== Segment start ==
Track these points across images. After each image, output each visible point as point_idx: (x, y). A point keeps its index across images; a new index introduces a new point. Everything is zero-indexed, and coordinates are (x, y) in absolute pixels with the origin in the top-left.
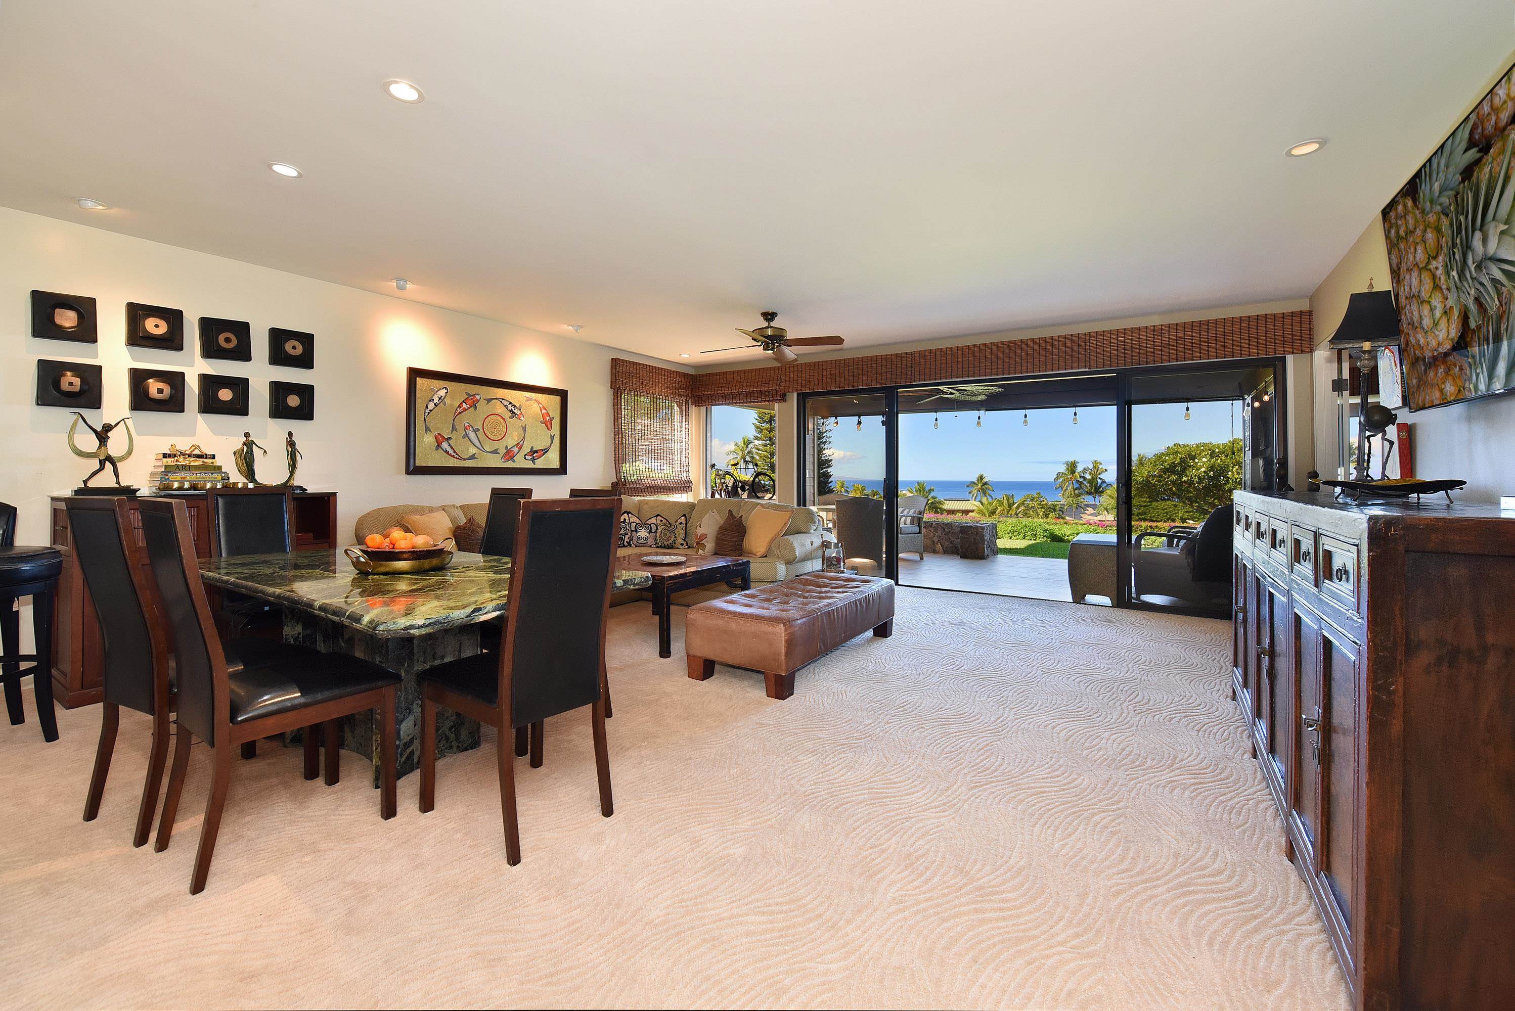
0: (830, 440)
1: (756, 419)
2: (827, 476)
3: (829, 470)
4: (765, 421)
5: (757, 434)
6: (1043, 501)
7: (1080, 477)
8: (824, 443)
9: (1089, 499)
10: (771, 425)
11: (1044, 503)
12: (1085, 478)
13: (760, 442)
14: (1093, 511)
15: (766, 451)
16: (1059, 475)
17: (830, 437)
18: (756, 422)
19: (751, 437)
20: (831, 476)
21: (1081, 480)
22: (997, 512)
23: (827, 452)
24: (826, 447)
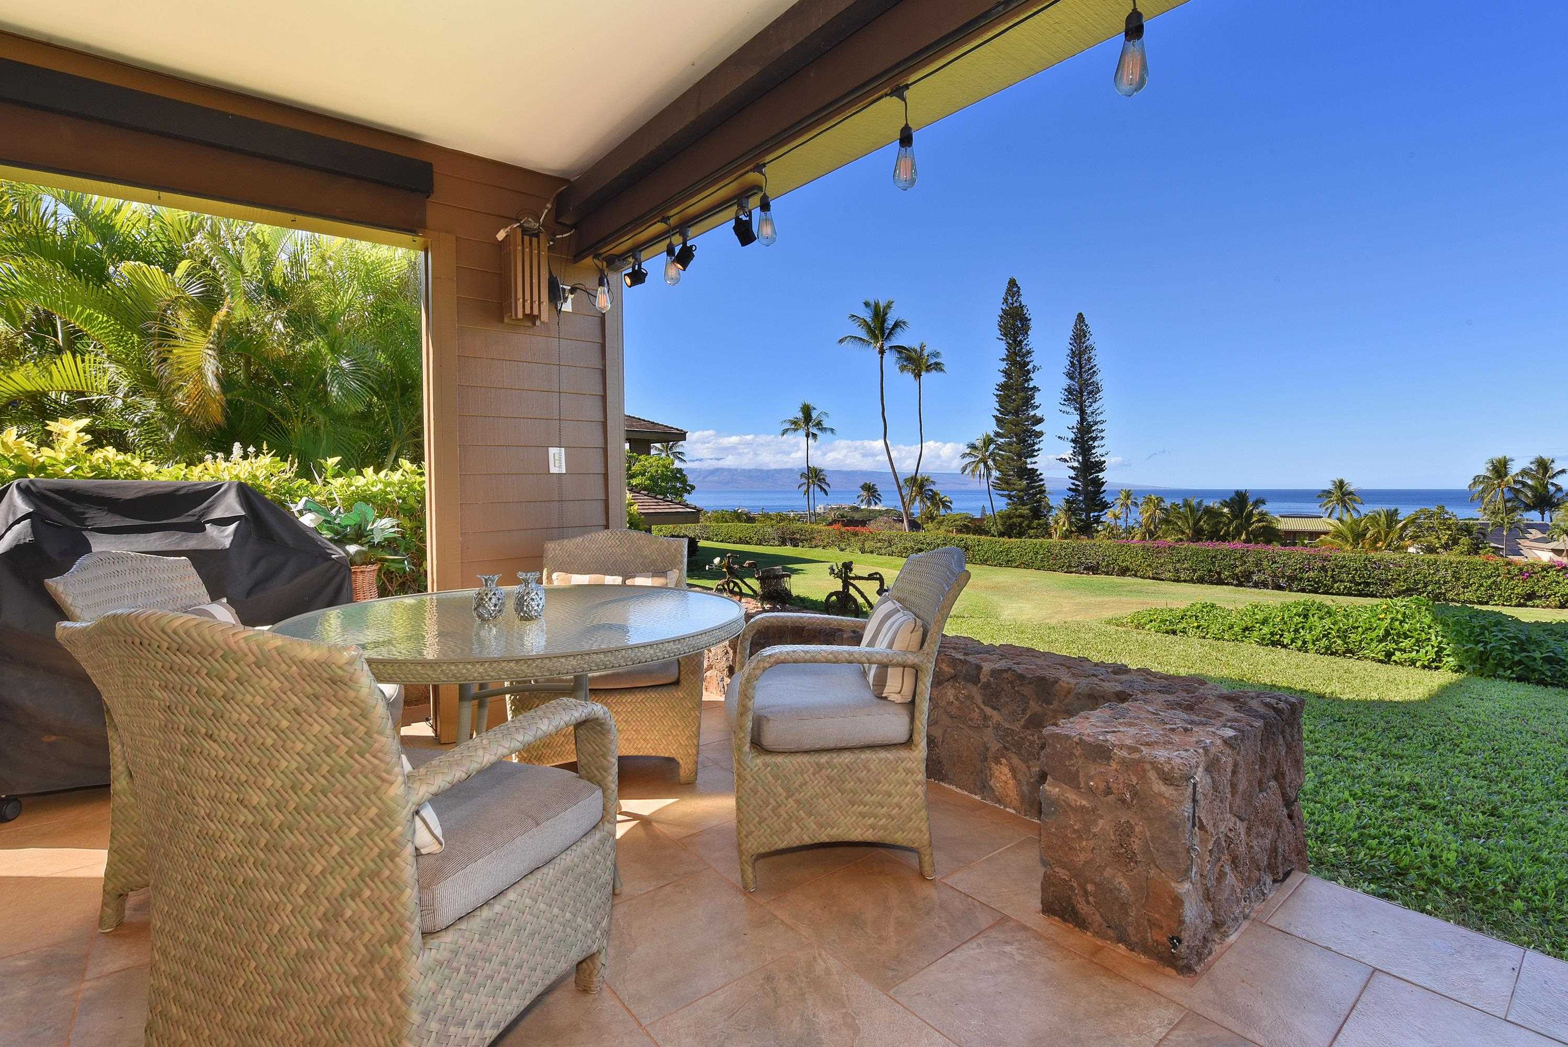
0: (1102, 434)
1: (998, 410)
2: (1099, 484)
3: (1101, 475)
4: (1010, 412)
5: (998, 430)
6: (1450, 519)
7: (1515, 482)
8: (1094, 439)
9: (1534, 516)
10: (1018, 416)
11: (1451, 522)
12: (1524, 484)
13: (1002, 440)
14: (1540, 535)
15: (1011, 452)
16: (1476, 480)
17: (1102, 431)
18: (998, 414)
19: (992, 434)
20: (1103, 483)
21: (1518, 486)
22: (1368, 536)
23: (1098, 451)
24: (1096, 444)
== Segment end ==
== Segment start ==
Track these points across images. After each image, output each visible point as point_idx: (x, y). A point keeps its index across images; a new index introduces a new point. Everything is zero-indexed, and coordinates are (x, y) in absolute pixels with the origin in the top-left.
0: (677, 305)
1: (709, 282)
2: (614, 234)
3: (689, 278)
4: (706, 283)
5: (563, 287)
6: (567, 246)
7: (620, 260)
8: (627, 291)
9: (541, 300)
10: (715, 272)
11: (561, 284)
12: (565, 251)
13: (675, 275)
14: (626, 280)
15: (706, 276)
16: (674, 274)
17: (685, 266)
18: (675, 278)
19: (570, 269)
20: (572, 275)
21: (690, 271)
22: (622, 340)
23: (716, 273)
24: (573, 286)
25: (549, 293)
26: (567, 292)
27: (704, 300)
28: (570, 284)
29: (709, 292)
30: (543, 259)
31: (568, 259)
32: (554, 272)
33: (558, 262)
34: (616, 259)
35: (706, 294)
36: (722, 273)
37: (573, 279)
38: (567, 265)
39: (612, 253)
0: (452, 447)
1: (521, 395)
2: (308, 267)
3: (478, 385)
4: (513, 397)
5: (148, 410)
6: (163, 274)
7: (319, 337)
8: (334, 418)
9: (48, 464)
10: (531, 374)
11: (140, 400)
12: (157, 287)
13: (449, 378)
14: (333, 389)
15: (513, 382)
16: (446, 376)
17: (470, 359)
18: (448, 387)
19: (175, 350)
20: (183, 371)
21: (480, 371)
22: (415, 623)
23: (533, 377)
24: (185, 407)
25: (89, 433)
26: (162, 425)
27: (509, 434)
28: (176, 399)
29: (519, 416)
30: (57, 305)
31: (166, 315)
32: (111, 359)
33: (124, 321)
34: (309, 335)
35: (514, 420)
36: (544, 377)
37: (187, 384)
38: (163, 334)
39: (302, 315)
== Segment end ==
From the material above, set down exactly the lines starting at the one with "12: (565, 251)" and ending at the one with "31: (568, 259)", end lines included.

12: (565, 251)
13: (675, 275)
14: (626, 280)
15: (706, 276)
16: (674, 274)
17: (685, 266)
18: (675, 278)
19: (570, 269)
20: (572, 275)
21: (690, 271)
22: (622, 340)
23: (716, 273)
24: (573, 286)
25: (549, 293)
26: (567, 292)
27: (704, 300)
28: (570, 284)
29: (709, 292)
30: (543, 259)
31: (568, 259)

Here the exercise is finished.